I was co-lead author on a 5-year retrospective audit conducted to analyse the feasibility of discharging patients with a normal age-related PSA on repeat testing or an mpMRI reported as a Prostate Imaging–Reporting and Data System (PI-RADS) 2 or below.

Between 2014 and 2019, 2393 patients were seen in the nurse-led clinic for suspected prostate cancer. Some 953 patients were identified for audit inclusion who had no history of a previous prostate cancer or had a prostate biopsy at that first referral. Out of the 953 patients:

  • 272 had a normal PSA on repeat testing and 137 had an MRI PI-RADS 2 (409 patients)
  • Of these 409 patients, 361 were discharged back to their GP. The other patients remained under our care based on other risk factors such as a family history of digital rectal examination findings. Overall 6 (1.6%) were subsequently found to have a clinically significant prostate cancer on further referral (Gleason score of 3+4 or above). Mean referral time was 16 months
  • Out of the 137 patients who had an MRI PI-RADS 2, 96 were discharged to their GP. The remaining patients stayed under our care for surveillance.

In total, 96 (10%) patients were discharged without biopsy following an mpMRI PI-RADS 2 and below, and no subsequent cancer has been found to date in this group of patients.

Of all patients discharged to primary care (361), 90 had specific advice for PSA follow-up but had no subsequent PSA testing in the community. This was fed back to the teams at the West Midlands Cancer Alliance. Discharge letters were copied to patients as well as GPs with the specific instructions for PSA testing. These data were also communicated via a local GP training day.

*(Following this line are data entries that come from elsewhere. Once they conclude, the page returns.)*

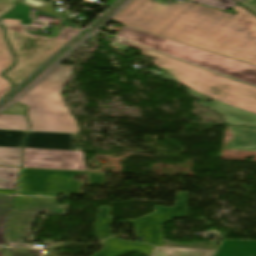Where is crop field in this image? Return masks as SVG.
<instances>
[{
	"label": "crop field",
	"instance_id": "8a807250",
	"mask_svg": "<svg viewBox=\"0 0 256 256\" xmlns=\"http://www.w3.org/2000/svg\"><path fill=\"white\" fill-rule=\"evenodd\" d=\"M233 9L236 16L187 1L132 0L111 20L256 65V16L240 5Z\"/></svg>",
	"mask_w": 256,
	"mask_h": 256
},
{
	"label": "crop field",
	"instance_id": "ac0d7876",
	"mask_svg": "<svg viewBox=\"0 0 256 256\" xmlns=\"http://www.w3.org/2000/svg\"><path fill=\"white\" fill-rule=\"evenodd\" d=\"M110 46L122 52L132 47L141 50L155 59L151 63L166 70L160 78L189 87V95L196 99H215L200 105L216 110L225 123L256 126V88L118 38Z\"/></svg>",
	"mask_w": 256,
	"mask_h": 256
},
{
	"label": "crop field",
	"instance_id": "34b2d1b8",
	"mask_svg": "<svg viewBox=\"0 0 256 256\" xmlns=\"http://www.w3.org/2000/svg\"><path fill=\"white\" fill-rule=\"evenodd\" d=\"M74 66L59 65L18 102L29 107L30 130L77 133L79 128L60 93Z\"/></svg>",
	"mask_w": 256,
	"mask_h": 256
},
{
	"label": "crop field",
	"instance_id": "412701ff",
	"mask_svg": "<svg viewBox=\"0 0 256 256\" xmlns=\"http://www.w3.org/2000/svg\"><path fill=\"white\" fill-rule=\"evenodd\" d=\"M116 37L131 40L190 63L229 74L256 86V66L123 26Z\"/></svg>",
	"mask_w": 256,
	"mask_h": 256
},
{
	"label": "crop field",
	"instance_id": "f4fd0767",
	"mask_svg": "<svg viewBox=\"0 0 256 256\" xmlns=\"http://www.w3.org/2000/svg\"><path fill=\"white\" fill-rule=\"evenodd\" d=\"M5 27L7 39L17 63L4 75L10 78L15 86L44 64L81 31L62 28L60 30L61 34L57 38H43L28 34L29 31L23 30L24 26L5 25Z\"/></svg>",
	"mask_w": 256,
	"mask_h": 256
},
{
	"label": "crop field",
	"instance_id": "dd49c442",
	"mask_svg": "<svg viewBox=\"0 0 256 256\" xmlns=\"http://www.w3.org/2000/svg\"><path fill=\"white\" fill-rule=\"evenodd\" d=\"M86 174L89 184L103 185L105 173L23 168L17 191L81 195L83 183L73 180Z\"/></svg>",
	"mask_w": 256,
	"mask_h": 256
},
{
	"label": "crop field",
	"instance_id": "e52e79f7",
	"mask_svg": "<svg viewBox=\"0 0 256 256\" xmlns=\"http://www.w3.org/2000/svg\"><path fill=\"white\" fill-rule=\"evenodd\" d=\"M65 207L58 205L55 199L15 196L7 221L9 246L30 247L32 223L39 212L63 213Z\"/></svg>",
	"mask_w": 256,
	"mask_h": 256
},
{
	"label": "crop field",
	"instance_id": "d8731c3e",
	"mask_svg": "<svg viewBox=\"0 0 256 256\" xmlns=\"http://www.w3.org/2000/svg\"><path fill=\"white\" fill-rule=\"evenodd\" d=\"M188 192H178L173 208L155 206V213L138 220H127L134 225L135 236L144 238V241L155 246H163L161 225L174 218L188 217Z\"/></svg>",
	"mask_w": 256,
	"mask_h": 256
},
{
	"label": "crop field",
	"instance_id": "5a996713",
	"mask_svg": "<svg viewBox=\"0 0 256 256\" xmlns=\"http://www.w3.org/2000/svg\"><path fill=\"white\" fill-rule=\"evenodd\" d=\"M23 167L87 171L81 151L24 148Z\"/></svg>",
	"mask_w": 256,
	"mask_h": 256
},
{
	"label": "crop field",
	"instance_id": "3316defc",
	"mask_svg": "<svg viewBox=\"0 0 256 256\" xmlns=\"http://www.w3.org/2000/svg\"><path fill=\"white\" fill-rule=\"evenodd\" d=\"M73 134L29 132L24 147L79 150L73 144Z\"/></svg>",
	"mask_w": 256,
	"mask_h": 256
},
{
	"label": "crop field",
	"instance_id": "28ad6ade",
	"mask_svg": "<svg viewBox=\"0 0 256 256\" xmlns=\"http://www.w3.org/2000/svg\"><path fill=\"white\" fill-rule=\"evenodd\" d=\"M104 247L92 256H122L132 250L147 254L150 256L153 246L145 243L125 241L116 237H111L101 242Z\"/></svg>",
	"mask_w": 256,
	"mask_h": 256
},
{
	"label": "crop field",
	"instance_id": "d1516ede",
	"mask_svg": "<svg viewBox=\"0 0 256 256\" xmlns=\"http://www.w3.org/2000/svg\"><path fill=\"white\" fill-rule=\"evenodd\" d=\"M227 126L230 128L232 138L224 145L223 149L256 151V127ZM242 130H247V132Z\"/></svg>",
	"mask_w": 256,
	"mask_h": 256
},
{
	"label": "crop field",
	"instance_id": "22f410ed",
	"mask_svg": "<svg viewBox=\"0 0 256 256\" xmlns=\"http://www.w3.org/2000/svg\"><path fill=\"white\" fill-rule=\"evenodd\" d=\"M27 107L15 103L0 114V128L28 130L29 124L25 117Z\"/></svg>",
	"mask_w": 256,
	"mask_h": 256
},
{
	"label": "crop field",
	"instance_id": "cbeb9de0",
	"mask_svg": "<svg viewBox=\"0 0 256 256\" xmlns=\"http://www.w3.org/2000/svg\"><path fill=\"white\" fill-rule=\"evenodd\" d=\"M216 256H256V242L225 240Z\"/></svg>",
	"mask_w": 256,
	"mask_h": 256
},
{
	"label": "crop field",
	"instance_id": "5142ce71",
	"mask_svg": "<svg viewBox=\"0 0 256 256\" xmlns=\"http://www.w3.org/2000/svg\"><path fill=\"white\" fill-rule=\"evenodd\" d=\"M14 62L4 40L3 29L0 27V74ZM12 89L9 81L0 75V98Z\"/></svg>",
	"mask_w": 256,
	"mask_h": 256
},
{
	"label": "crop field",
	"instance_id": "d9b57169",
	"mask_svg": "<svg viewBox=\"0 0 256 256\" xmlns=\"http://www.w3.org/2000/svg\"><path fill=\"white\" fill-rule=\"evenodd\" d=\"M213 253L209 250L155 247L151 256H212Z\"/></svg>",
	"mask_w": 256,
	"mask_h": 256
},
{
	"label": "crop field",
	"instance_id": "733c2abd",
	"mask_svg": "<svg viewBox=\"0 0 256 256\" xmlns=\"http://www.w3.org/2000/svg\"><path fill=\"white\" fill-rule=\"evenodd\" d=\"M99 216L95 222L97 240H102L111 235L110 224L112 218L108 216V212L111 211L110 207H99Z\"/></svg>",
	"mask_w": 256,
	"mask_h": 256
},
{
	"label": "crop field",
	"instance_id": "4a817a6b",
	"mask_svg": "<svg viewBox=\"0 0 256 256\" xmlns=\"http://www.w3.org/2000/svg\"><path fill=\"white\" fill-rule=\"evenodd\" d=\"M22 148L0 147V166H22Z\"/></svg>",
	"mask_w": 256,
	"mask_h": 256
},
{
	"label": "crop field",
	"instance_id": "bc2a9ffb",
	"mask_svg": "<svg viewBox=\"0 0 256 256\" xmlns=\"http://www.w3.org/2000/svg\"><path fill=\"white\" fill-rule=\"evenodd\" d=\"M13 196L0 195V245L8 246L3 236L5 231V221L10 212Z\"/></svg>",
	"mask_w": 256,
	"mask_h": 256
},
{
	"label": "crop field",
	"instance_id": "214f88e0",
	"mask_svg": "<svg viewBox=\"0 0 256 256\" xmlns=\"http://www.w3.org/2000/svg\"><path fill=\"white\" fill-rule=\"evenodd\" d=\"M27 132L0 131V146L22 147Z\"/></svg>",
	"mask_w": 256,
	"mask_h": 256
},
{
	"label": "crop field",
	"instance_id": "92a150f3",
	"mask_svg": "<svg viewBox=\"0 0 256 256\" xmlns=\"http://www.w3.org/2000/svg\"><path fill=\"white\" fill-rule=\"evenodd\" d=\"M19 169L0 168V188L14 189Z\"/></svg>",
	"mask_w": 256,
	"mask_h": 256
},
{
	"label": "crop field",
	"instance_id": "dafd665d",
	"mask_svg": "<svg viewBox=\"0 0 256 256\" xmlns=\"http://www.w3.org/2000/svg\"><path fill=\"white\" fill-rule=\"evenodd\" d=\"M189 1L207 5L214 8H218V9H222V10L226 8H233L236 5H238L233 0H189Z\"/></svg>",
	"mask_w": 256,
	"mask_h": 256
},
{
	"label": "crop field",
	"instance_id": "00972430",
	"mask_svg": "<svg viewBox=\"0 0 256 256\" xmlns=\"http://www.w3.org/2000/svg\"><path fill=\"white\" fill-rule=\"evenodd\" d=\"M19 2L23 3V4H26L28 6H31V7L40 9L42 11L54 14V15H58V16H61V17L67 16V14L61 13V12H58L59 14H56L57 11L53 10L52 5H49L47 3H44V2H41V1H38V0H19Z\"/></svg>",
	"mask_w": 256,
	"mask_h": 256
},
{
	"label": "crop field",
	"instance_id": "a9b5d70f",
	"mask_svg": "<svg viewBox=\"0 0 256 256\" xmlns=\"http://www.w3.org/2000/svg\"><path fill=\"white\" fill-rule=\"evenodd\" d=\"M13 256H37L39 252L32 249L11 248Z\"/></svg>",
	"mask_w": 256,
	"mask_h": 256
},
{
	"label": "crop field",
	"instance_id": "4177f3b9",
	"mask_svg": "<svg viewBox=\"0 0 256 256\" xmlns=\"http://www.w3.org/2000/svg\"><path fill=\"white\" fill-rule=\"evenodd\" d=\"M256 14V0H245L240 3Z\"/></svg>",
	"mask_w": 256,
	"mask_h": 256
},
{
	"label": "crop field",
	"instance_id": "730fd06b",
	"mask_svg": "<svg viewBox=\"0 0 256 256\" xmlns=\"http://www.w3.org/2000/svg\"><path fill=\"white\" fill-rule=\"evenodd\" d=\"M16 4H0V17L15 7Z\"/></svg>",
	"mask_w": 256,
	"mask_h": 256
},
{
	"label": "crop field",
	"instance_id": "eef30255",
	"mask_svg": "<svg viewBox=\"0 0 256 256\" xmlns=\"http://www.w3.org/2000/svg\"><path fill=\"white\" fill-rule=\"evenodd\" d=\"M0 256H11V252L8 251V248H0Z\"/></svg>",
	"mask_w": 256,
	"mask_h": 256
},
{
	"label": "crop field",
	"instance_id": "ae1a2a85",
	"mask_svg": "<svg viewBox=\"0 0 256 256\" xmlns=\"http://www.w3.org/2000/svg\"><path fill=\"white\" fill-rule=\"evenodd\" d=\"M116 0H108L106 4H104V6H106L107 8L109 6H111Z\"/></svg>",
	"mask_w": 256,
	"mask_h": 256
},
{
	"label": "crop field",
	"instance_id": "d3111659",
	"mask_svg": "<svg viewBox=\"0 0 256 256\" xmlns=\"http://www.w3.org/2000/svg\"><path fill=\"white\" fill-rule=\"evenodd\" d=\"M237 2H240V1H242V0H236Z\"/></svg>",
	"mask_w": 256,
	"mask_h": 256
},
{
	"label": "crop field",
	"instance_id": "750c4746",
	"mask_svg": "<svg viewBox=\"0 0 256 256\" xmlns=\"http://www.w3.org/2000/svg\"><path fill=\"white\" fill-rule=\"evenodd\" d=\"M13 2L15 3V2H16V0H13Z\"/></svg>",
	"mask_w": 256,
	"mask_h": 256
},
{
	"label": "crop field",
	"instance_id": "bd1437ed",
	"mask_svg": "<svg viewBox=\"0 0 256 256\" xmlns=\"http://www.w3.org/2000/svg\"><path fill=\"white\" fill-rule=\"evenodd\" d=\"M44 1H46V0H44Z\"/></svg>",
	"mask_w": 256,
	"mask_h": 256
}]
</instances>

This innovative risk stratification and discharge to primary care of patients not requiring immediate prostate biopsy with very low re-attendance rate has redesigned this suspected prostate cancer pathway within my NHS trust. Adopting referral criteria of two raised PSA blood tests and discharging patients with mpMRI PI-RADS 2 and below may help achieve best practice pathway targets, while minimising the risk of missing clinically significant prostate cancer. A poster presentation of this audit was presented at the British Association of Urological Surgeons (BAUS) in 2020 (Waymont et al, 2020b).

Supporting black men

Black men are more likely to develop and die from prostate cancer than any other ethnic group. In the midst of my work I also developed a new support group specifically aimed at the black community. The aim of the support group was to increase awareness of prostate cancer in black men and also provide them and their families with peer support. I undertook a patient engagement exercise that led to the development of Brothers Reaching Out To/For Support in Prostate Cancer (BROS). Being able to set up BROS in a venue familiar to the black community was essential. Having speakers present with a cultural view in mind and using advertising platforms that the community were familiar with has helped to overcome barriers. This led to an increase in referrals for this cohort of men by 57% in 2019. During the current pandemic we have unfortunately been unable to meet bi-monthly; however, I have almost finished creating a website where all of the relevant and correct information can be found.

Sharing knowledge

Having a passion to share best practice, I have also been involved over the past 12 months with the following:

  • Participation in audit of outcomes following a Urolift procedure, which was presented at the British Association of Urology Nurses annual conference in 2019 (Kusinski et al, 2019)
  • Co-author for a further poster presentation at BAUS 2020 on trial without catheter success rates for patients treated with dual medical therapy. This showed a 50% success rate (Khela et al, 2020)
  • Involvement in the development of guidelines for the West Midlands Cancer Alliance (2019) to provide a stratified follow-up pathway for stable treated prostate cancer patients.

Undertaking any project requires motivation and hard work but I would emphasise to others the rewards of improving the patient cancer journey and sharing that experience with other urology teams and specialist nurses.